*** INFORMATION SUPPLIED Section Begins ***

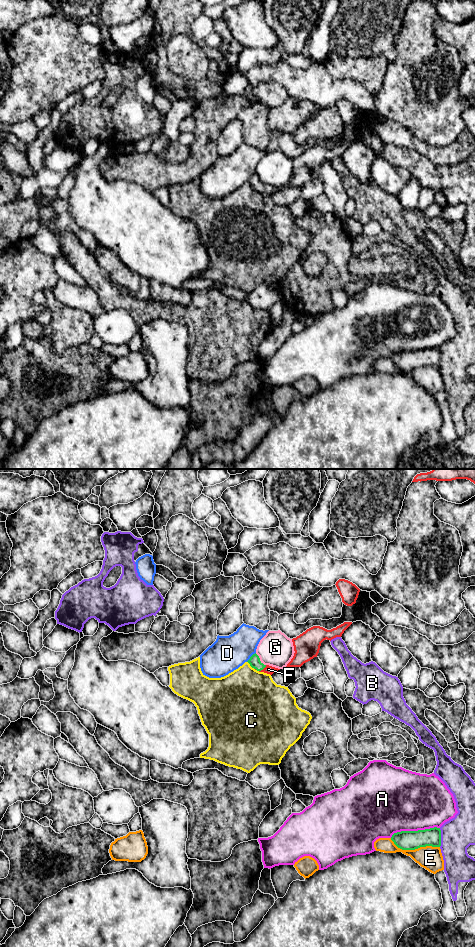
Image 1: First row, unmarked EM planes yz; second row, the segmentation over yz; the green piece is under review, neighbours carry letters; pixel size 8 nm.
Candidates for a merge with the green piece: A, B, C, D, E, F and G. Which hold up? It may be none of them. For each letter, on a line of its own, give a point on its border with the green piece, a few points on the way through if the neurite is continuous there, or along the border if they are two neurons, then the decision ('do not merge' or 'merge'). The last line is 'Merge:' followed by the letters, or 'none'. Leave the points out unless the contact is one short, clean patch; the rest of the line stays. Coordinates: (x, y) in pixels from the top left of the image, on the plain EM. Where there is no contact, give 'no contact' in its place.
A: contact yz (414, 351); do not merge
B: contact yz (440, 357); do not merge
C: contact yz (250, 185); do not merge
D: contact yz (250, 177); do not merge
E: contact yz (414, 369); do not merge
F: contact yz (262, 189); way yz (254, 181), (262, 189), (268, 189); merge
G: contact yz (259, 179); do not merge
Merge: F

*** INFORMATION SUPPLIED Section Ends ***
*** INFORMATION SUPPLIED Section Begins ***

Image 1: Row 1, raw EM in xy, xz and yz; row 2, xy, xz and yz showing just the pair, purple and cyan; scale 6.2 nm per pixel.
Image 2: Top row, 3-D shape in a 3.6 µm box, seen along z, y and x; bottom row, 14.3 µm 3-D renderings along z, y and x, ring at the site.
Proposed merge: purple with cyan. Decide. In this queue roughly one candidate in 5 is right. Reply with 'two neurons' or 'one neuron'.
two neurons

*** INFORMATION SUPPLIED Section Ends ***

■ WORK REQUEST: Repeat the entries above verbatim, but only from the line that has "Image 1: Row" down to the line that has "Image 2: Top", inclusive.

■ RESULT:
Image 1: Row 1, raw EM in xy, xz and yz; row 2, xy, xz and yz showing just the pair, purple and cyan; scale 6.2 nm per pixel.
Image 2: Top row, 3-D shape in a 3.6 µm box, seen along z, y and x; bottom row, 14.3 µm 3-D renderings along z, y and x, ring at the site.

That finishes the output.